───── Source material ─────
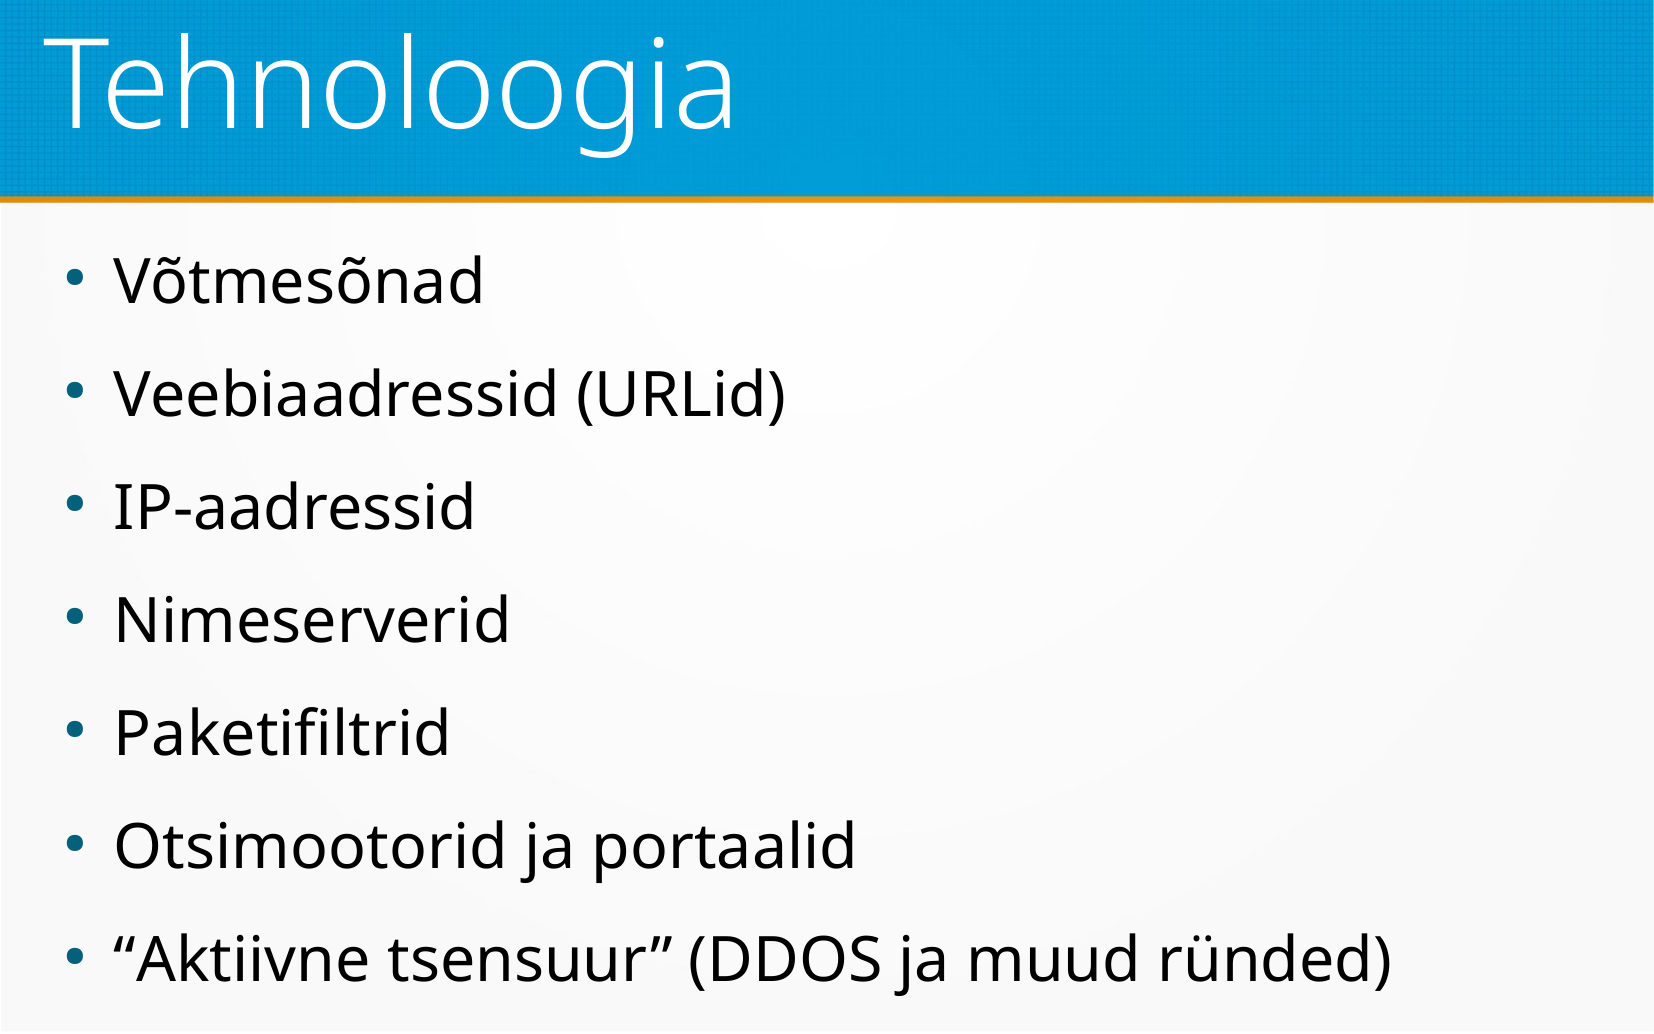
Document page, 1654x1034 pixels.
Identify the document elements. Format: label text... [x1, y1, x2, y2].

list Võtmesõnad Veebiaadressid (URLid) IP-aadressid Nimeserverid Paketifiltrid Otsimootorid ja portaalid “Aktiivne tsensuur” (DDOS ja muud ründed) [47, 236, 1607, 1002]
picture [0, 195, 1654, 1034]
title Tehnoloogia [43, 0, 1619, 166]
─────
───── Source material ─────
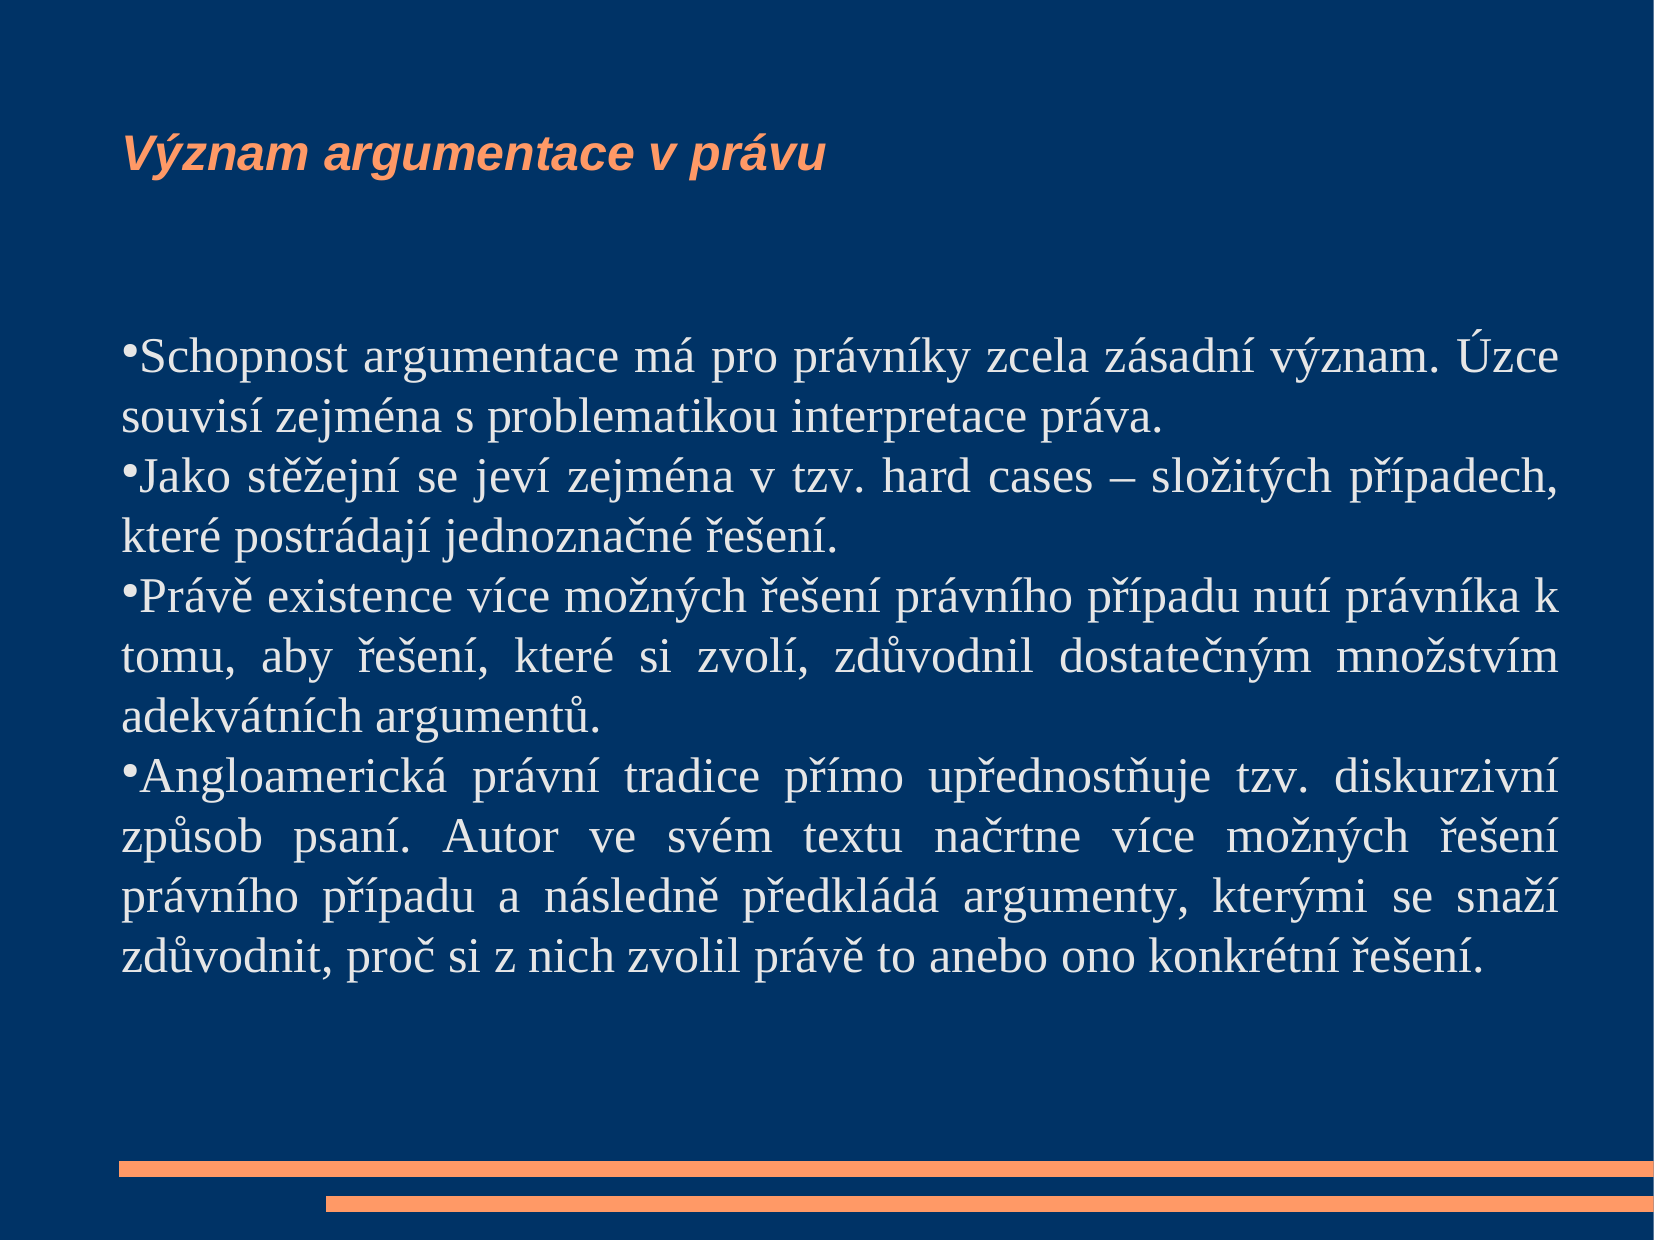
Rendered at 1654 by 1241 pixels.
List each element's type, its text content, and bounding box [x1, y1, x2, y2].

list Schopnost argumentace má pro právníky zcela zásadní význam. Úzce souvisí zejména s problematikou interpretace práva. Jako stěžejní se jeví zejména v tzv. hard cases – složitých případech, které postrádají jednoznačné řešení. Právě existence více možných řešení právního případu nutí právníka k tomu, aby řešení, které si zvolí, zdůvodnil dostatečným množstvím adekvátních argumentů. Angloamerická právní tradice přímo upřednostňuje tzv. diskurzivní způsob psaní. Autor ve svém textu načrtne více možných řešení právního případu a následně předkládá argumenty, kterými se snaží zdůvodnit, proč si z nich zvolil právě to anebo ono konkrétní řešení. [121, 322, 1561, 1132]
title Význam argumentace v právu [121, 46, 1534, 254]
─────
• Directive: Quote the records verbatim, starting with the line that contains "Document page, 1654x1034 pixels." and going on through the line that contains "title Tehnoloogia [43, 0, 1619, 166]", both included.

• Answer to the exercise:
Document page, 1654x1034 pixels.
Identify the document elements. Format: label text... [x1, y1, x2, y2].

list Võtmesõnad Veebiaadressid (URLid) IP-aadressid Nimeserverid Paketifiltrid Otsimootorid ja portaalid “Aktiivne tsensuur” (DDOS ja muud ründed) [47, 236, 1607, 1002]
picture [0, 195, 1654, 1034]
title Tehnoloogia [43, 0, 1619, 166]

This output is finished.